■ Excerpts from a dataset
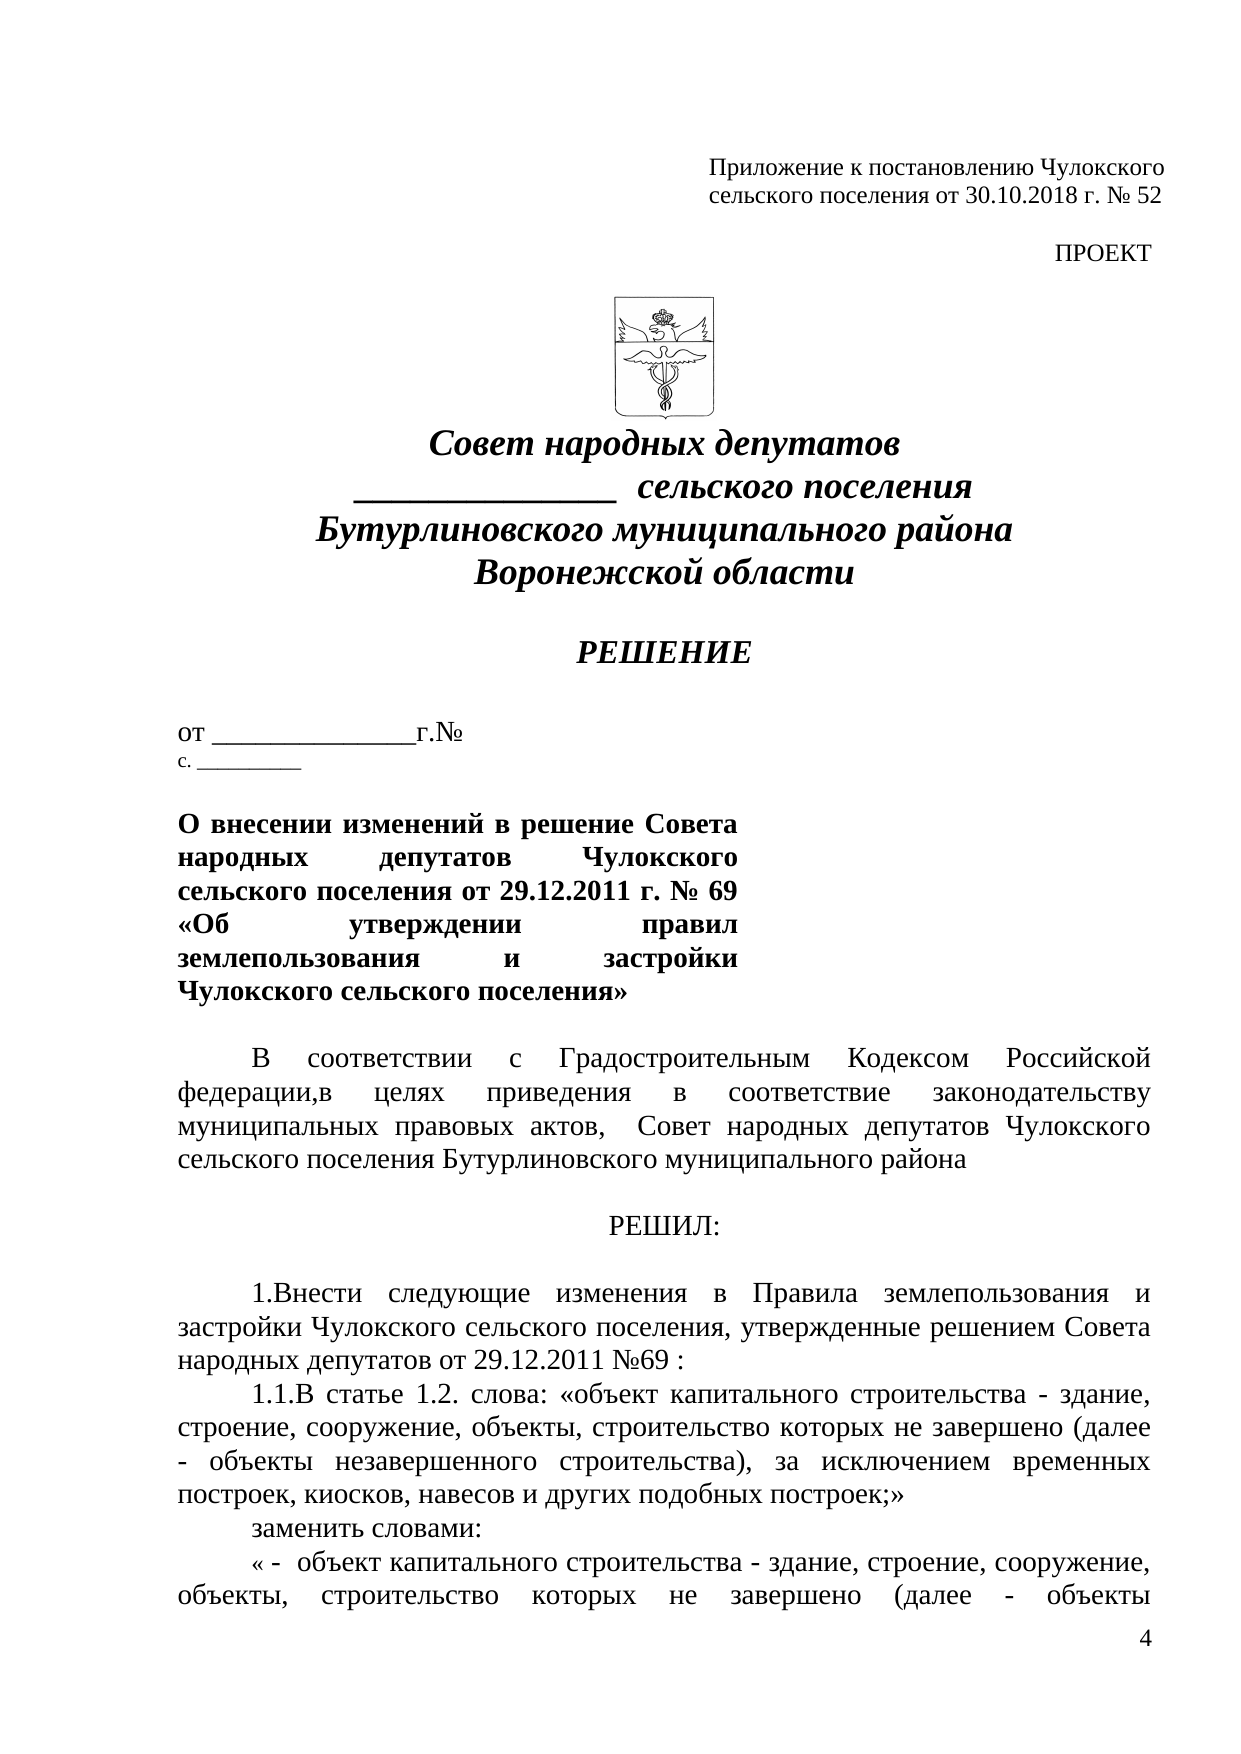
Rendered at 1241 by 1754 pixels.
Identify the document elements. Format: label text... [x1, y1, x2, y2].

text РЕШИЛ: [177, 1208, 1152, 1242]
picture [611, 295, 718, 421]
subtitle Воронежской области [177, 550, 1152, 593]
text О внесении изменений в решение Совета народных депутатов Чулокского сельского поселения от 29.12.2011 г. № 69 «Об утверждении правил землепользования и застройки Чулокского сельского поселения» [177, 806, 738, 1007]
text ______________ сельского поселения [177, 463, 1152, 507]
text Совет народных депутатов [177, 420, 1152, 463]
text 1.1.В статье 1.2. слова: «объект капитального строительства - здание, строение, сооружение, объекты, строительство которых не завершено (далее - объекты незавершенного строительства), за исключением временных построек, киосков, навесов и других подобных построек;» [177, 1376, 1152, 1510]
text заменить словами: [177, 1510, 1152, 1544]
text В соответствии с Градостроительным Кодексом Российской федерации,в целях приведения в соответствие законодательству муниципальных правовых актов, Совет народных депутатов Чулокского сельского поселения Бутурлиновского муниципального района [177, 1041, 1152, 1175]
text от ______________г.№ [177, 714, 1152, 748]
text 1.Внести следующие изменения в Правила землепользования и застройки Чулокского сельского поселения, утвержденные решением Совета народных депутатов от 29.12.2011 №69 : [177, 1275, 1152, 1376]
subtitle РЕШЕНИЕ [177, 632, 1152, 671]
text с. __________ [177, 748, 1152, 772]
text Приложение к постановлению Чулокского сельского поселения от 30.10.2018 г. № 52 [709, 152, 1181, 209]
text ПРОЕКТ [177, 238, 1152, 267]
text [177, 1544, 1152, 1611]
text Бутурлиновского муниципального района [177, 507, 1152, 550]
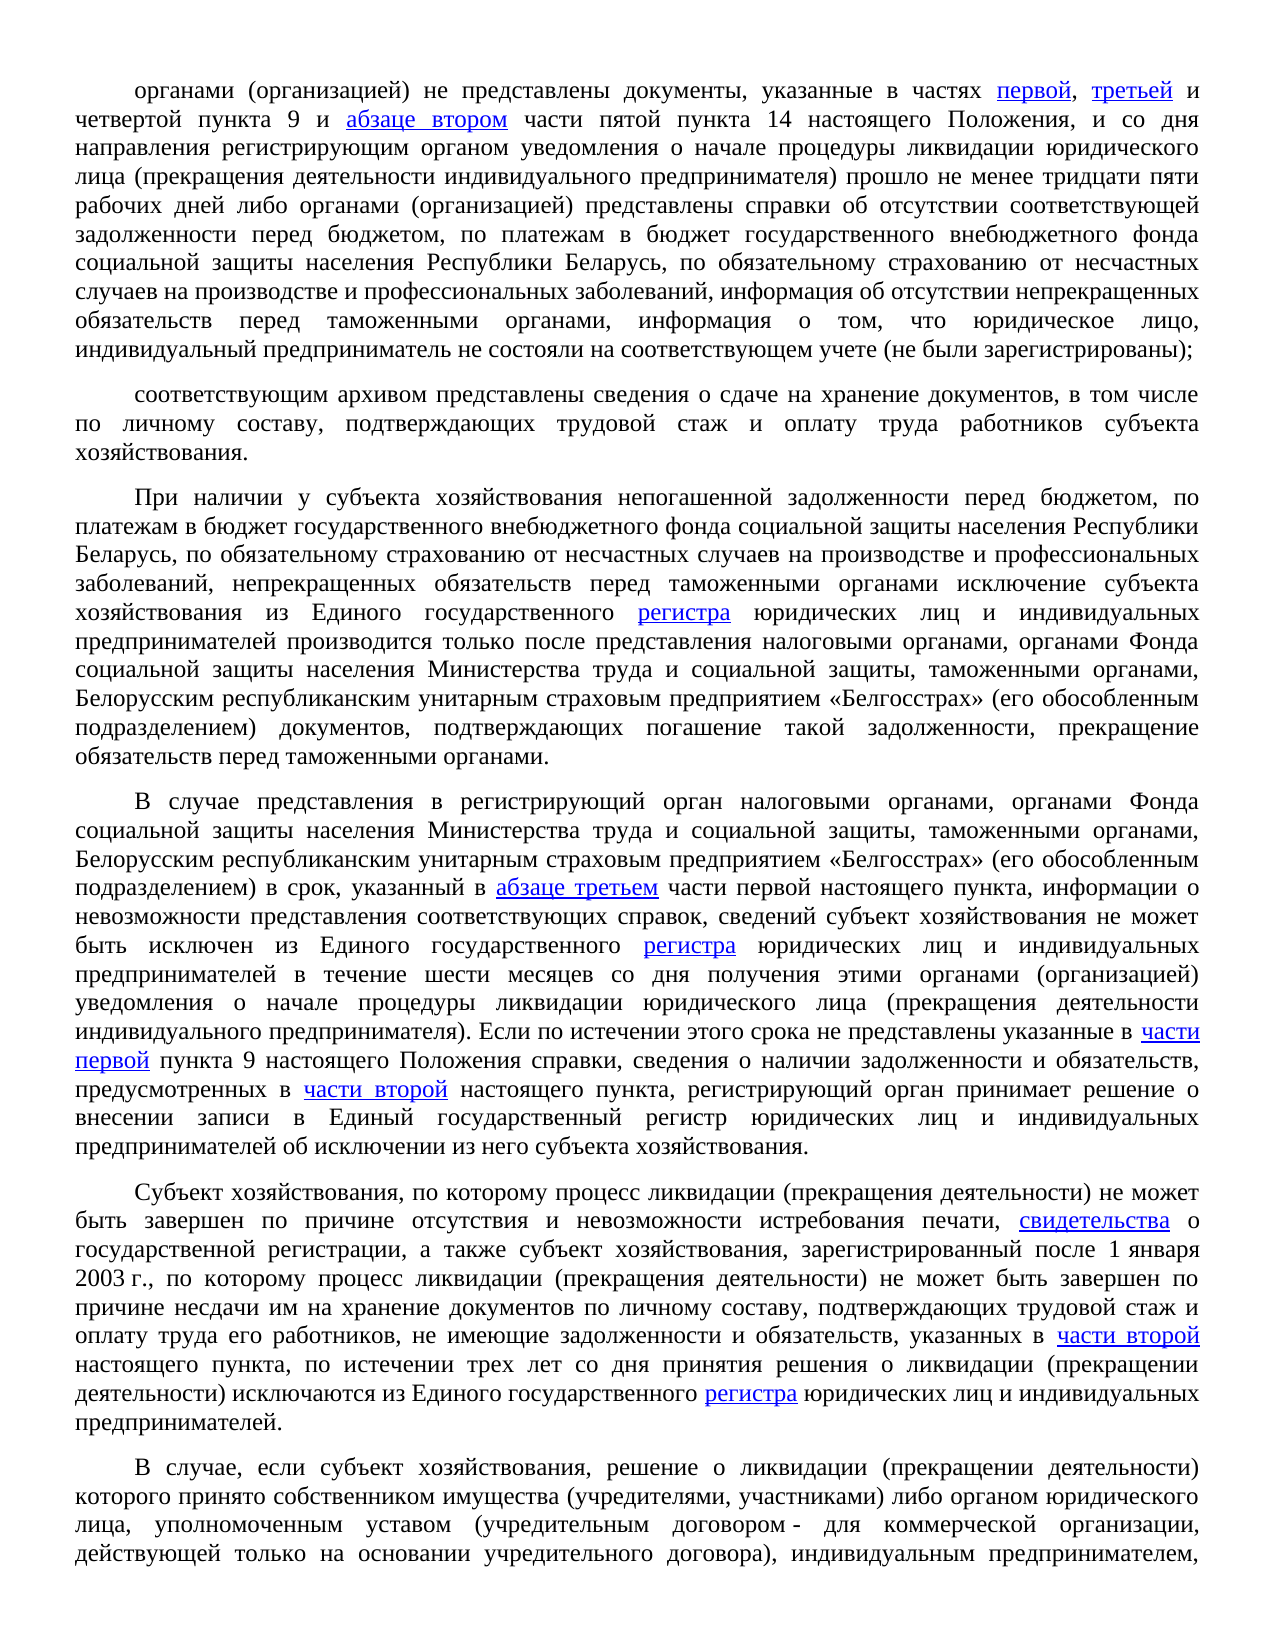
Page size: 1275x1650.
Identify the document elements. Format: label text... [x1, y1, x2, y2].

text Субъект хозяйствования, по которому процесс ликвидации (прекращения деятельности) не может быть завершен по причине отсутствия и невозможности истребования печати, свидетельства о государственной регистрации, а также субъект хозяйствования, зарегистрированный после 1 января 2003 г., по которому процесс ликвидации (прекращения деятельности) не может быть завершен по причине несдачи им на хранение документов по личному составу, подтверждающих трудовой стаж и оплату труда его работников, не имеющие задолженности и обязательств, указанных в части второй настоящего пункта, по истечении трех лет со дня принятия решения о ликвидации (прекращении деятельности) исключаются из Единого государственного регистра юридических лиц и индивидуальных предпринимателей. [75, 1177, 1200, 1435]
text соответствующим архивом представлены сведения о сдаче на хранение документов, в том числе по личному составу, подтверждающих трудовой стаж и оплату труда работников субъекта хозяйствования. [75, 379, 1200, 465]
text При наличии у субъекта хозяйствования непогашенной задолженности перед бюджетом, по платежам в бюджет государственного внебюджетного фонда социальной защиты населения Республики Беларусь, по обязательному страхованию от несчастных случаев на производстве и профессиональных заболеваний, непрекращенных обязательств перед таможенными органами исключение субъекта хозяйствования из Единого государственного регистра юридических лиц и индивидуальных предпринимателей производится только после представления налоговыми органами, органами Фонда социальной защиты населения Министерства труда и социальной защиты, таможенными органами, Белорусским республиканским унитарным страховым предприятием «Белгосстрах» (его обособленным подразделением) документов, подтверждающих погашение такой задолженности, прекращение обязательств перед таможенными органами. [75, 482, 1200, 769]
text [75, 1452, 1200, 1567]
text В случае представления в регистрирующий орган налоговыми органами, органами Фонда социальной защиты населения Министерства труда и социальной защиты, таможенными органами, Белорусским республиканским унитарным страховым предприятием «Белгосстрах» (его обособленным подразделением) в срок, указанный в абзаце третьем части первой настоящего пункта, информации о невозможности представления соответствующих справок, сведений субъект хозяйствования не может быть исключен из Единого государственного регистра юридических лиц и индивидуальных предпринимателей в течение шести месяцев со дня получения этими органами (организацией) уведомления о начале процедуры ликвидации юридического лица (прекращения деятельности индивидуального предпринимателя). Если по истечении этого срока не представлены указанные в части первой пункта 9 настоящего Положения справки, сведения о наличии задолженности и обязательств, предусмотренных в части второй настоящего пункта, регистрирующий орган принимает решение о внесении записи в Единый государственный регистр юридических лиц и индивидуальных предпринимателей об исключении из него субъекта хозяйствования. [75, 786, 1200, 1160]
text органами (организацией) не представлены документы, указанные в частях первой, третьей и четвертой пункта 9 и абзаце втором части пятой пункта 14 настоящего Положения, и со дня направления регистрирующим органом уведомления о начале процедуры ликвидации юридического лица (прекращения деятельности индивидуального предпринимателя) прошло не менее тридцати пяти рабочих дней либо органами (организацией) представлены справки об отсутствии соответствующей задолженности перед бюджетом, по платежам в бюджет государственного внебюджетного фонда социальной защиты населения Республики Беларусь, по обязательному страхованию от несчастных случаев на производстве и профессиональных заболеваний, информация об отсутствии непрекращенных обязательств перед таможенными органами, информация о том, что юридическое лицо, индивидуальный предприниматель не состояли на соответствующем учете (не были зарегистрированы); [75, 75, 1200, 362]
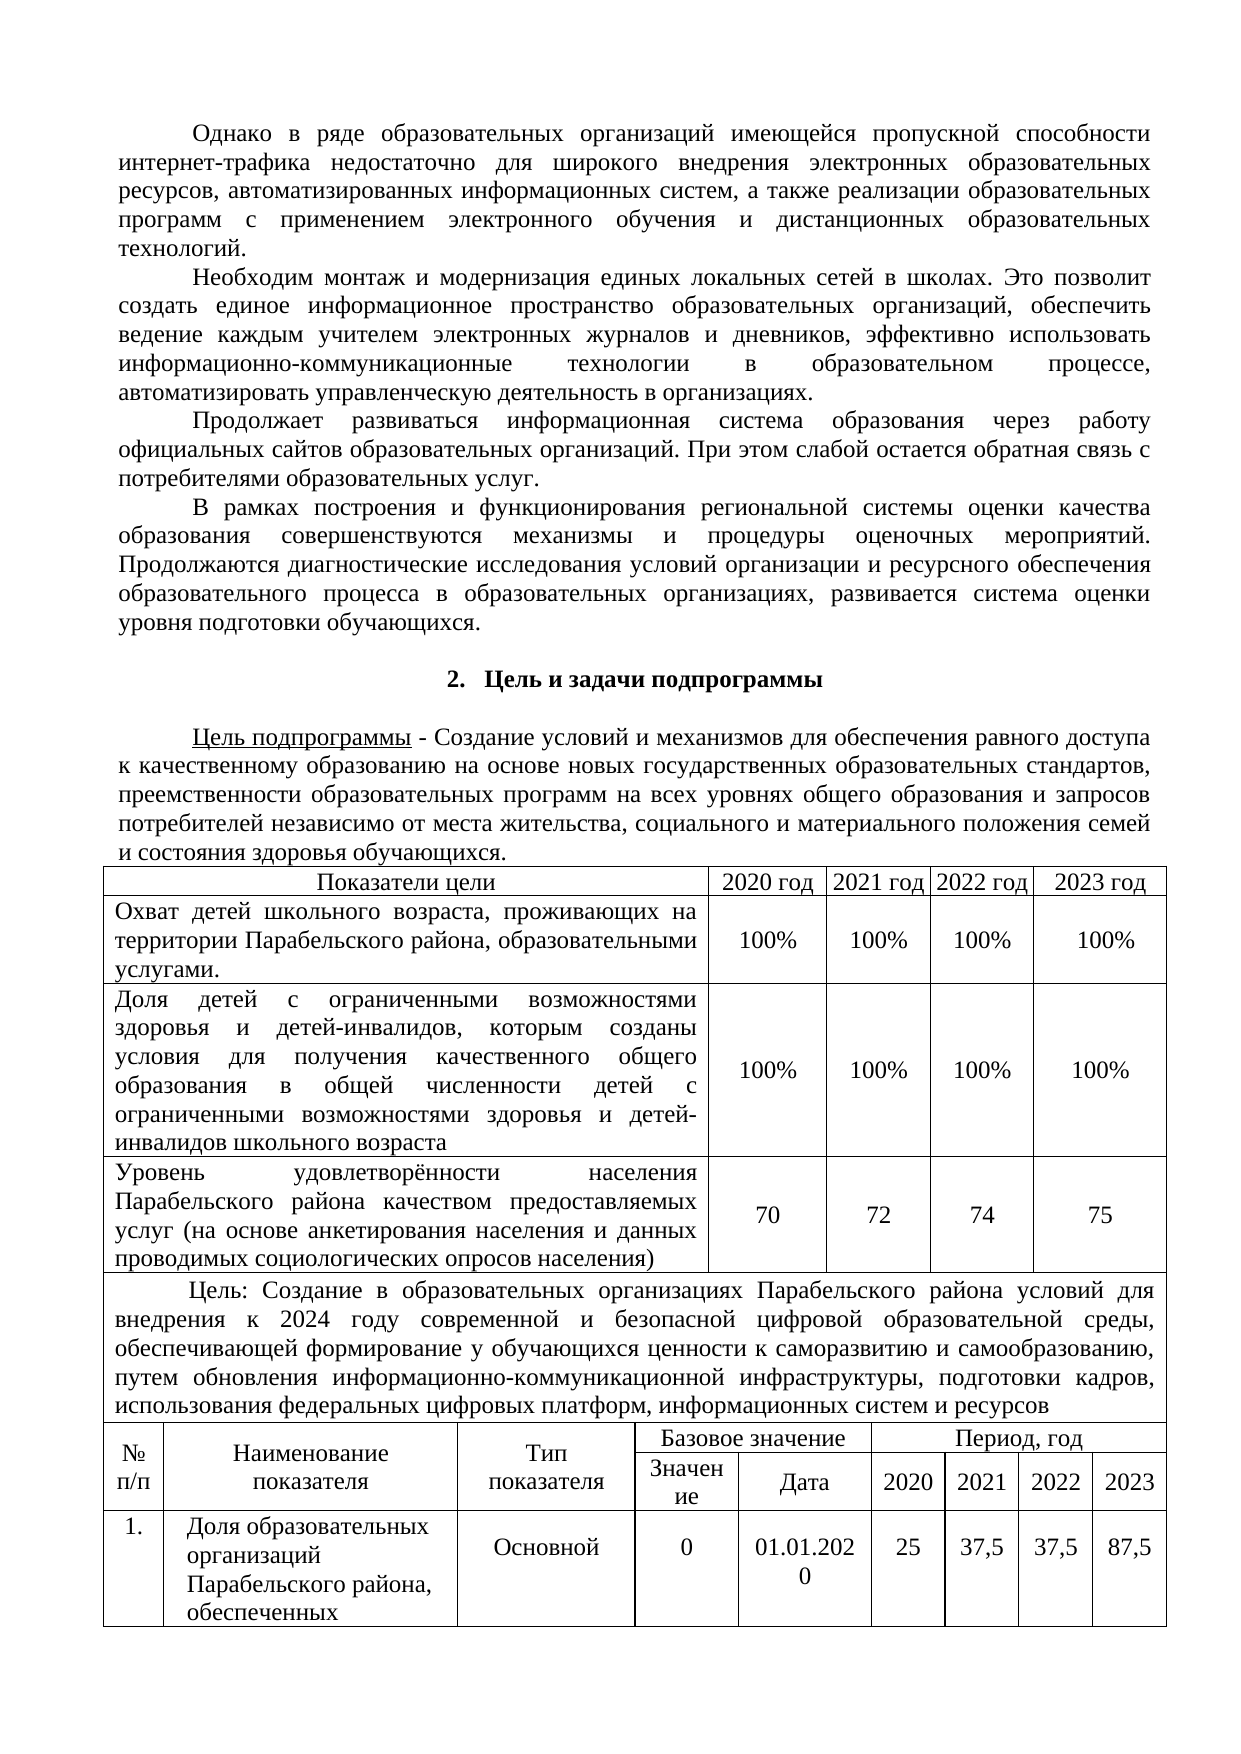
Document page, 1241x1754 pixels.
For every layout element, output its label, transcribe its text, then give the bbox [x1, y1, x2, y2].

■ EXERCISE
Look over the entries for "subtitle", then copy every line that includes that string.

■ EXERCISE SOLUTION
subtitle Воронежской области [177, 550, 1152, 593]
subtitle РЕШЕНИЕ [177, 632, 1152, 671]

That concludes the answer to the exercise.